The American Scholar

English 5522 - Literary Theory and Criticism

Reader or Writer?

Like Tompkins, I suffer from multiple literary personality. Sometimes I write as though I am an expert on some subject (More often than not, I write thus in order to scare away the demons that tell me I have no right to write anything at all). Other times, I write more tentatively, not knowing if what is going on inside my head can be adequately expressed on the page. Regarding Barthes and his essay on the murdered author, don't these voices of mine determine the overall outcome of my "work"? And if so, what does this mean for the poststructuralist who demands that the author should be stripped of any life from his contribution to his text? Mostly I think it is ironic that Barthes advocates such a heinous crime. For he is killing himself while he creates his own killer.

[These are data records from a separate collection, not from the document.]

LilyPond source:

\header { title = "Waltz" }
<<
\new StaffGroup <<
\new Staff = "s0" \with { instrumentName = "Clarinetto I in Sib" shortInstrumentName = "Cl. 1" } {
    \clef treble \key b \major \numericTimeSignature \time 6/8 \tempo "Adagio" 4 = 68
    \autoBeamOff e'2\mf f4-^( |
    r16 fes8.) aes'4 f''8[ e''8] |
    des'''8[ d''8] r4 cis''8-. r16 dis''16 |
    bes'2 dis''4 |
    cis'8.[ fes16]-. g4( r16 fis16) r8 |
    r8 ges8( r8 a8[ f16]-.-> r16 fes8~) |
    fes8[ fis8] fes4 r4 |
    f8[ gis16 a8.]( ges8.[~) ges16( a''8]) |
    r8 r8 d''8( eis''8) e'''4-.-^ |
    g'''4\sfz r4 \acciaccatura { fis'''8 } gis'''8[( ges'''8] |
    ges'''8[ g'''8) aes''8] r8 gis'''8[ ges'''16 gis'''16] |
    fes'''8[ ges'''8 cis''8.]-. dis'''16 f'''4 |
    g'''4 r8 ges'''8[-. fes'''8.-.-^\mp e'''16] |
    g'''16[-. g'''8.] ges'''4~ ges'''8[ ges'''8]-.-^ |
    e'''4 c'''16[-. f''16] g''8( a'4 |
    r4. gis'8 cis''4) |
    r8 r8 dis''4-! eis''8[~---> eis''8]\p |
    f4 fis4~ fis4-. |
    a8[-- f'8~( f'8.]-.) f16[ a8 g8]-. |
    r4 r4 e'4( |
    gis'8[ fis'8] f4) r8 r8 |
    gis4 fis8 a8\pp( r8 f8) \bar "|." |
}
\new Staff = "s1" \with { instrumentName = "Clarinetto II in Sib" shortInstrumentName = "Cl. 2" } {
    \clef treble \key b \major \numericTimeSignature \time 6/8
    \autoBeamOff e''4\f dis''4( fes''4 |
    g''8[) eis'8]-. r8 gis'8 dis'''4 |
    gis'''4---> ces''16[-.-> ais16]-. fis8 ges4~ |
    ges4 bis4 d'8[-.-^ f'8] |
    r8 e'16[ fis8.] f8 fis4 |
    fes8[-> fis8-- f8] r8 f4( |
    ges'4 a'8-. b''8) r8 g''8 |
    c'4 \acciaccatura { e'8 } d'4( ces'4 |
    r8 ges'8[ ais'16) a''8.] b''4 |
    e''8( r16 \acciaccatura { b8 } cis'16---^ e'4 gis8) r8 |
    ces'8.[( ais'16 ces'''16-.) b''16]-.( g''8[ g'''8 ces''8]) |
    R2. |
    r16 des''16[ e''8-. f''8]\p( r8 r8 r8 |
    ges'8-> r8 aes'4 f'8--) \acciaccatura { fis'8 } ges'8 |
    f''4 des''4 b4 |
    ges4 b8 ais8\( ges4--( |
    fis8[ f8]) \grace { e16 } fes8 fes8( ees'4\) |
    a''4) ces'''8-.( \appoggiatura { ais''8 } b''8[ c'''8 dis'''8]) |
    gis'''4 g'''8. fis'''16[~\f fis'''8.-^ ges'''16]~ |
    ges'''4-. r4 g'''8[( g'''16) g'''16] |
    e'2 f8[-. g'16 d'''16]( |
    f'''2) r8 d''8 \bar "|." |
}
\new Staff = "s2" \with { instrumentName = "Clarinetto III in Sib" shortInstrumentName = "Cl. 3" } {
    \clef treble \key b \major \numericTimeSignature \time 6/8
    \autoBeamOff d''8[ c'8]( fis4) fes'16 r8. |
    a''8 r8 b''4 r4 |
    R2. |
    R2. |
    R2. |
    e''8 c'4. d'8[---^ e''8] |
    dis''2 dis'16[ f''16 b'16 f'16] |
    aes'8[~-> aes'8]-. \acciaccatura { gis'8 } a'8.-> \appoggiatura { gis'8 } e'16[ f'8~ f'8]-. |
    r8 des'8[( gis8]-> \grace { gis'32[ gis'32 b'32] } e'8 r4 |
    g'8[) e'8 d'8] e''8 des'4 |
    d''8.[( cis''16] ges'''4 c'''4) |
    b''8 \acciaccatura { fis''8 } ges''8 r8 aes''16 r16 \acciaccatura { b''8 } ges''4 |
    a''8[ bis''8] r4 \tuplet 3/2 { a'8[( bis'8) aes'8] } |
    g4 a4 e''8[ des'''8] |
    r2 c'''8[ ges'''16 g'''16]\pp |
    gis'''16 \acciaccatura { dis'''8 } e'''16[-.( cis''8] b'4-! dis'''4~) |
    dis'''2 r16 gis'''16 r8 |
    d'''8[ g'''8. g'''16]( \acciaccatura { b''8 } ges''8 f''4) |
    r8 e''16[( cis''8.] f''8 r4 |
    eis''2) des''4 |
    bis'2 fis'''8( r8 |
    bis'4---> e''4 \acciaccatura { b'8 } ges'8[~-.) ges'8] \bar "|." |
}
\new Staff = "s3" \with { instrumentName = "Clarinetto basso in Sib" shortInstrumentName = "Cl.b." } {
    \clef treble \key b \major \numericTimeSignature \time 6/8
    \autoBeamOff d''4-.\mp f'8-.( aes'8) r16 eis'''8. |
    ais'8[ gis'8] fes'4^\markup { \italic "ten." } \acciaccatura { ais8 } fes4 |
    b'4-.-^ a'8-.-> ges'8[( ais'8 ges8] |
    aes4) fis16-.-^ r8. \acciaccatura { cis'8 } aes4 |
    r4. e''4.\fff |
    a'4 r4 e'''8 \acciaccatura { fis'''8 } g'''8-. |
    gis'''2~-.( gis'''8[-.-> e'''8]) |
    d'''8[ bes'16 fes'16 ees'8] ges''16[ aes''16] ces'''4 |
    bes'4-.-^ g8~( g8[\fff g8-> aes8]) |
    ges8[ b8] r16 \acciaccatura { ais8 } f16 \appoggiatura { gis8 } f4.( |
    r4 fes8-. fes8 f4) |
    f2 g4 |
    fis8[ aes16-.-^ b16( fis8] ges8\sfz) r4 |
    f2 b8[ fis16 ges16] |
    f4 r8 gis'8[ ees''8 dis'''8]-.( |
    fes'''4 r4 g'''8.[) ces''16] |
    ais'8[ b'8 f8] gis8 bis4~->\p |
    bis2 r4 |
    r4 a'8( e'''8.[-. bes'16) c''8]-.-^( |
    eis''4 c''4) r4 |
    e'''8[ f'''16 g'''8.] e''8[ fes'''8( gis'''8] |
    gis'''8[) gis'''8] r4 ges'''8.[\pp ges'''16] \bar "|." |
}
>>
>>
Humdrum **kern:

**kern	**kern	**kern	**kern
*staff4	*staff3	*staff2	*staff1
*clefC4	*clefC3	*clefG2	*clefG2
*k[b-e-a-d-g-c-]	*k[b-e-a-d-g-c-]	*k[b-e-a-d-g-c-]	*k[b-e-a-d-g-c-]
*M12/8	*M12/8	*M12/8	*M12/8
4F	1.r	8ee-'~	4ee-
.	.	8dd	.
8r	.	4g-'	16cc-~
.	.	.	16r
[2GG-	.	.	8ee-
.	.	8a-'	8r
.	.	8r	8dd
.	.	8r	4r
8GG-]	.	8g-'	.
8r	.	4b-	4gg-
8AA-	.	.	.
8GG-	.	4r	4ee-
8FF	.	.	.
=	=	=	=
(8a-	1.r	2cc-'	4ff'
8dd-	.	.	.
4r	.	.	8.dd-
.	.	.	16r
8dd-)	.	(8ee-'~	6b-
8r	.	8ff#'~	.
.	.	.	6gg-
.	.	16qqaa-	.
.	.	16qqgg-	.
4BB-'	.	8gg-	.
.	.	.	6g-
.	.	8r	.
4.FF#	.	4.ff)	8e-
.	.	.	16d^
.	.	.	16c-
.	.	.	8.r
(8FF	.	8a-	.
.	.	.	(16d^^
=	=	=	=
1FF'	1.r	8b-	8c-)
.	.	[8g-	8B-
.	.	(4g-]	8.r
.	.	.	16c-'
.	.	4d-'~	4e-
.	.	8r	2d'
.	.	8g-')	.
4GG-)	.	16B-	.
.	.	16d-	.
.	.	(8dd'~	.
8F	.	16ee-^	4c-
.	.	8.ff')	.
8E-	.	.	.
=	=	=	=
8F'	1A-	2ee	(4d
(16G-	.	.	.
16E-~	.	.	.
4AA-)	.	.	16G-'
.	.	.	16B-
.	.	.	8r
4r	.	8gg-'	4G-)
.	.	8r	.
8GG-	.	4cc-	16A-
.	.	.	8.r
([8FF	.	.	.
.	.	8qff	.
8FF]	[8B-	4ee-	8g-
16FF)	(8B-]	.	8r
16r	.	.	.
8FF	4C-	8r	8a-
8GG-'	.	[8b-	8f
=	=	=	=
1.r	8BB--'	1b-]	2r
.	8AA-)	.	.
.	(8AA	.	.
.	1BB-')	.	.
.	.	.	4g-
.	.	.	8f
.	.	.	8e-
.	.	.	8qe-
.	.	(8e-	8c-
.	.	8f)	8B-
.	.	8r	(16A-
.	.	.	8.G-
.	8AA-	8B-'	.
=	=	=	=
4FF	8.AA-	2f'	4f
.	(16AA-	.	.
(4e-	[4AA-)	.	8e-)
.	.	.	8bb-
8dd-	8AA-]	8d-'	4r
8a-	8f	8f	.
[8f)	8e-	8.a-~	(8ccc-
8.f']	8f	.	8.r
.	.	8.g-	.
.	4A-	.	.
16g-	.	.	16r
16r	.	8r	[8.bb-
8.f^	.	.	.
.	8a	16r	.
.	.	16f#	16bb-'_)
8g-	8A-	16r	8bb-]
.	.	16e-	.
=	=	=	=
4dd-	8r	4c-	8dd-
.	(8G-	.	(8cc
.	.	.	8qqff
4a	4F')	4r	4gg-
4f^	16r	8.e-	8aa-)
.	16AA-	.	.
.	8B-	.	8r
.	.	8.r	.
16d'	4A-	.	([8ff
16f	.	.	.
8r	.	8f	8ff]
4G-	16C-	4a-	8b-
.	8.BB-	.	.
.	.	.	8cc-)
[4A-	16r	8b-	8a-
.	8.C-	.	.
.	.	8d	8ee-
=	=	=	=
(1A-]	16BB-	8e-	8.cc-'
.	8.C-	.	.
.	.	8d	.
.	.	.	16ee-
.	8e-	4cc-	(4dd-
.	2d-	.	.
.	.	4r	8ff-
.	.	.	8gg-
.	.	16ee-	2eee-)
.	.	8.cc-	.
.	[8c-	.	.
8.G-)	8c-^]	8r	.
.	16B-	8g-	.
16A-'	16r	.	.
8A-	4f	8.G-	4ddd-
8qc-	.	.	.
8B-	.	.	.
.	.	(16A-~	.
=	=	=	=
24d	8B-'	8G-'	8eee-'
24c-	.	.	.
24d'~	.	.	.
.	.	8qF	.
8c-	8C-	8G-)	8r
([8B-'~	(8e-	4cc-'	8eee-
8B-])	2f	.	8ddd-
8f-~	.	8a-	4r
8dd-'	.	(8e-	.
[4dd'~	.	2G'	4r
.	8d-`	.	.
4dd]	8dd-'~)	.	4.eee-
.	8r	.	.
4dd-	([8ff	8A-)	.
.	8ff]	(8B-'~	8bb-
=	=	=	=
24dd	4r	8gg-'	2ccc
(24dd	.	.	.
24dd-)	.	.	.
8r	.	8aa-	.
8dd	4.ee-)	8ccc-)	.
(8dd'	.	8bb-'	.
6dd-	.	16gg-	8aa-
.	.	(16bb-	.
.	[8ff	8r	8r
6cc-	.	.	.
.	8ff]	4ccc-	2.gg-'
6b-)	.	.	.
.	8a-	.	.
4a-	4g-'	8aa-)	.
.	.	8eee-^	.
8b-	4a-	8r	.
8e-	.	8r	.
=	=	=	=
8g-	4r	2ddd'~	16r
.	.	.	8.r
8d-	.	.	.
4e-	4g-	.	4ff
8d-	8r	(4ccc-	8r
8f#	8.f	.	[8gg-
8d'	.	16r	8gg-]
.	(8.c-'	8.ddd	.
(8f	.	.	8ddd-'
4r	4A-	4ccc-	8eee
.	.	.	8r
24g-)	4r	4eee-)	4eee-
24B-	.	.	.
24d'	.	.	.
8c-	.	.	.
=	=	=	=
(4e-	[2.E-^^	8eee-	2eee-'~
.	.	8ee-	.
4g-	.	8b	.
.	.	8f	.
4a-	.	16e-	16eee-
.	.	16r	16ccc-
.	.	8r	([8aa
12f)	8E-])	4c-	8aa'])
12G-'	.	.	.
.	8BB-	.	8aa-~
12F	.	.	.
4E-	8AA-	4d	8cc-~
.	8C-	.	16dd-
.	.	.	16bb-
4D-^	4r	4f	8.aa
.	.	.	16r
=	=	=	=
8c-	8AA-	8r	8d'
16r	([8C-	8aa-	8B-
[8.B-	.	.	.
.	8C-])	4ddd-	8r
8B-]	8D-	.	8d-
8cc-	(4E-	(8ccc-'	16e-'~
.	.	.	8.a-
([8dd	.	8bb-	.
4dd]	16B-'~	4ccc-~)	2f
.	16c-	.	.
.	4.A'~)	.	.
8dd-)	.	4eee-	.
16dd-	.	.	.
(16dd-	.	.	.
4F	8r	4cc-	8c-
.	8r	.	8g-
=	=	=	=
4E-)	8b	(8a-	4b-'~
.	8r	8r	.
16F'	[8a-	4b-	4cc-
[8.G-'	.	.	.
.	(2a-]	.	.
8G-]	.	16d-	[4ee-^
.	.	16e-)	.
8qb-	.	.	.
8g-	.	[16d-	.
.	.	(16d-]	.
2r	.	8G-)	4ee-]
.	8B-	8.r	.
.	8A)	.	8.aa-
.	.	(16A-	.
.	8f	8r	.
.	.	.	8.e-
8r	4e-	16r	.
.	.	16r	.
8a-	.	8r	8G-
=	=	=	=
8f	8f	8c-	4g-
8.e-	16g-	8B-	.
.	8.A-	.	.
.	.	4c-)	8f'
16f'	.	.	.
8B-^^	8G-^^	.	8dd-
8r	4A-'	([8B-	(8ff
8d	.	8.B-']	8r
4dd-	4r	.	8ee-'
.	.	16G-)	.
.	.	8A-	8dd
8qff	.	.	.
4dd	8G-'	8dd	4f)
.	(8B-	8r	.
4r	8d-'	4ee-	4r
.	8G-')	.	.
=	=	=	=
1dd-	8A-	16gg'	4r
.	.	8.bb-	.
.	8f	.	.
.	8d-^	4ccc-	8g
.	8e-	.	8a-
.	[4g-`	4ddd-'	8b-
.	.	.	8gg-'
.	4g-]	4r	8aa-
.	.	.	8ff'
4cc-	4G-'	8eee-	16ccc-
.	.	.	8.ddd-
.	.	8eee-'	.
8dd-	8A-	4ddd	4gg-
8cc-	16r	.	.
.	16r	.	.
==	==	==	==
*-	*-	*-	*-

Okay, 'crime' is a strong word for something I don't fully understand. I will explore Barthes' text (or whoever's this is-maybe it's your text and mine since it belongs to the reader now) before I make a rash judgment.

Barthes' main argument is that in order to have an "effective, productive, and engaging reading of a text" you must also have a "suspension of preconceived ideas about the character of the particular author" (1459). Okay, I say, maybe. But when we read a passage that points to the author as the voice (for instance, in an autobiography), can we sever the text from its creator? And if text is a process (which I agree that it is) and a work is a product, then does the work inherently display or reflect the 'person' of the author? Barthes says that the author is also a product of sorts. He is a "product of [. . .] society," and his works display who he is in that regard (1466). I want to merge Barthes idea of author as 'product' with Foucault's idea of author as 'school of thought'. Aren't these the same thing? The only distinction that I can find is that the product is passive while the school is active. Both, however, are fed by experience.

Barthes also says that the "explanation of a work is always sought in the [one] who produced it" (1466). For Barthes, this should not necessarily be the case. Again, I say, okay, maybe I agree. So do we seek the explanation from the 'school' that the author has become? Or do we seek wisdom from some other source, unrelated to the text at hand? To me, this would seem absurd.

So the text lives without the author. It is the "language which speaks, not the author" (1467). Language is the actor, the performer. But I am forced to look backward to a cause. What is the language acting out? What is it that it performs? Does it perform wisdom? An ideology? And if so, where does this wisdom originate?

Proust, it seems, intentionally murdered himself as he shrouded his influence into obscurity in the manner in which he wrote his characters. But why? Can the reader and writer not co-exist? I guess this is my real issue with Barthes. He wants the reader to be the authority (notice the root for authority-maybe this is why he wants to discredit this sign for what it signifies???), saying that significance or "unity" in the text comes "not in its origin but in its destination" (1469). In fact, Barthes goes as far as to say that "the birth of the reader must be at the cost of the death of the Author" (1470). Please tell me there is someone else out there who does not agree with this statement.

One other thing (since I seem to be over my 500 words, sorry). He says, "To give a text an author is to impose a limit on that text" (1469). I don't think this is necessarily so, but if it is, it is so far the best excuse for the murder.